Medable Inc. (Palo Alto, CA) has announced its Trial Master File (TMF) Agent, which brings artificial intelligence (AI) and automation to the labor-intensive processes required for trial document management. According to the company's press release, "TMF Agent significantly improves quality and consistency while drastically reducing the manual effort in document management. It is built on Medable’s Agent Studio, the industry’s first agentic AI platform for clinical development."
According to internal Medable data, more than 95% are still processed manually, requiring significant time and effort while also introducing inconsistencies, potential quality issues, and backlogs of work. Industry research reveals that manual document reconciliation between trial systems consumes at least one-third of clinical data managers’ and clinical research associates’ time.

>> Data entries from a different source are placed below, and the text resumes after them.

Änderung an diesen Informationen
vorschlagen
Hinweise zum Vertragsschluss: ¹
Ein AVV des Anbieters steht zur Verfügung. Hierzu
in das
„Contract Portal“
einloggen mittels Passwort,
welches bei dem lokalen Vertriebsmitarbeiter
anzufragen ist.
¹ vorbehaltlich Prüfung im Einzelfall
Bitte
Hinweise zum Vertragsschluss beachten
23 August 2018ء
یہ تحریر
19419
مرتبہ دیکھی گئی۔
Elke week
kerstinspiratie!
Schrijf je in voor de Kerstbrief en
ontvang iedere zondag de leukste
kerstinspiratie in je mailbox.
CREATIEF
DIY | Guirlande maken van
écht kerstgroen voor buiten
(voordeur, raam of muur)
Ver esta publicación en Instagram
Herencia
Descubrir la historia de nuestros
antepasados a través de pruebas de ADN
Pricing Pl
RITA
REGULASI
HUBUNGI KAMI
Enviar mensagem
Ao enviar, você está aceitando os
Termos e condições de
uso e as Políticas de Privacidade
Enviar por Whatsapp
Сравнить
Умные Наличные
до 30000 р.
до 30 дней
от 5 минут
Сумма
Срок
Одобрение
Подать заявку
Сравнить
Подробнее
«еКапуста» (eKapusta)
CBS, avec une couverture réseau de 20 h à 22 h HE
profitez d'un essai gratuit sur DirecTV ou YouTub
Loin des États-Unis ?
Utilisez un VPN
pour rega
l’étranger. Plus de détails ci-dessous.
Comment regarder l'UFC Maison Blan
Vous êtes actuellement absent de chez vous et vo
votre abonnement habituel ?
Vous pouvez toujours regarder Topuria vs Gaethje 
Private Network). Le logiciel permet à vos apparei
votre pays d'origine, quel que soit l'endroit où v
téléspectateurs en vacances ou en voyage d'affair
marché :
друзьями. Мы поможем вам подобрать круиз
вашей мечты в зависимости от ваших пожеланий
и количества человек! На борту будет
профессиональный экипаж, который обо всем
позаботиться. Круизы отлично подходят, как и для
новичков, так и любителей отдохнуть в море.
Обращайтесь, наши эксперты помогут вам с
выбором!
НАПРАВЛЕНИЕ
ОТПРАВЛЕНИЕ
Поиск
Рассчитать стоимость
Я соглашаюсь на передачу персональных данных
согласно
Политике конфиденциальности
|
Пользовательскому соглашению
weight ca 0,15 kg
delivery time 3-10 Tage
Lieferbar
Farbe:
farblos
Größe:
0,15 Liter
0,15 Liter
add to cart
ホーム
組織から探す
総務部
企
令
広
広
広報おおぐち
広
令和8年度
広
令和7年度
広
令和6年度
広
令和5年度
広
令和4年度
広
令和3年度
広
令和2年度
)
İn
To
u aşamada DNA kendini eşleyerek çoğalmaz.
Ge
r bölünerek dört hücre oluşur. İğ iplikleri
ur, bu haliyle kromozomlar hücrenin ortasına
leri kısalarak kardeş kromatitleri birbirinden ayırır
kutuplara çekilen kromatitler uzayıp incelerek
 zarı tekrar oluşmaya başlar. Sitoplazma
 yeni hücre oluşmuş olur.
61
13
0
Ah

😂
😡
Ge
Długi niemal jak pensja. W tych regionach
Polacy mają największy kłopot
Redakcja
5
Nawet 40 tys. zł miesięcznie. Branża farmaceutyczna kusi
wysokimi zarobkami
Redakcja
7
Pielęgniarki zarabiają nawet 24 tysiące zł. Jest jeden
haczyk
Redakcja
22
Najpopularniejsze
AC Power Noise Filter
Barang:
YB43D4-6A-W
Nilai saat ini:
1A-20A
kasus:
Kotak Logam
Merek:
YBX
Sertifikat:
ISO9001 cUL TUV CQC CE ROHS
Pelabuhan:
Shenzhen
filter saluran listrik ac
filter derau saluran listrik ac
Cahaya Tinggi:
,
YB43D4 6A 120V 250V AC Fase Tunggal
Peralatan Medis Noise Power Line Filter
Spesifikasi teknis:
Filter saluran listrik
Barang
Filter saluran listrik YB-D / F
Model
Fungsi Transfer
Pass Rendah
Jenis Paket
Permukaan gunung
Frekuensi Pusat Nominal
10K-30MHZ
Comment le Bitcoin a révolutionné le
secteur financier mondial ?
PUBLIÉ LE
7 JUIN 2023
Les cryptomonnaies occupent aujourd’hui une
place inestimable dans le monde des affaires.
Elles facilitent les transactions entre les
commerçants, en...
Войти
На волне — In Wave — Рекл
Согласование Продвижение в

Medable’s new TMF Agent orchestrates TMF workflows end to end, autonomously ingesting documents from shared inboxes, drives, and other upstream sources, classifying files, extracting metadata, and preparing them for human review prior to one-click submission into commonly used eTMF systems, including Veeva Vault, Wingspan, and OpenText. Notably, Medable agents are system-agnostic, seamlessly integrating into existing clinical workflows. They also include human-in-the-loop checkpoints for validation, quality control, and audit traceability, ensuring confidence and compliance.
"We are applying AI to improve quality and remove bottlenecks in clinical development to enable highly skilled progressions to perform more strategic work to move on the needle on clinical development" said Dr. Michelle Longmire, Medable CEO and Co-Founder. "Medable agents make trial systems work smarter by removing the friction between document management and regulatory submission. We will continue building agents that address the most difficult clinical trial challenges while also enabling customers to build their own with Studio."
Dr. Longmire will be presenting at the 44th Annual J.P. Morgan Healthcare Conference in San Francisco (12-15 January).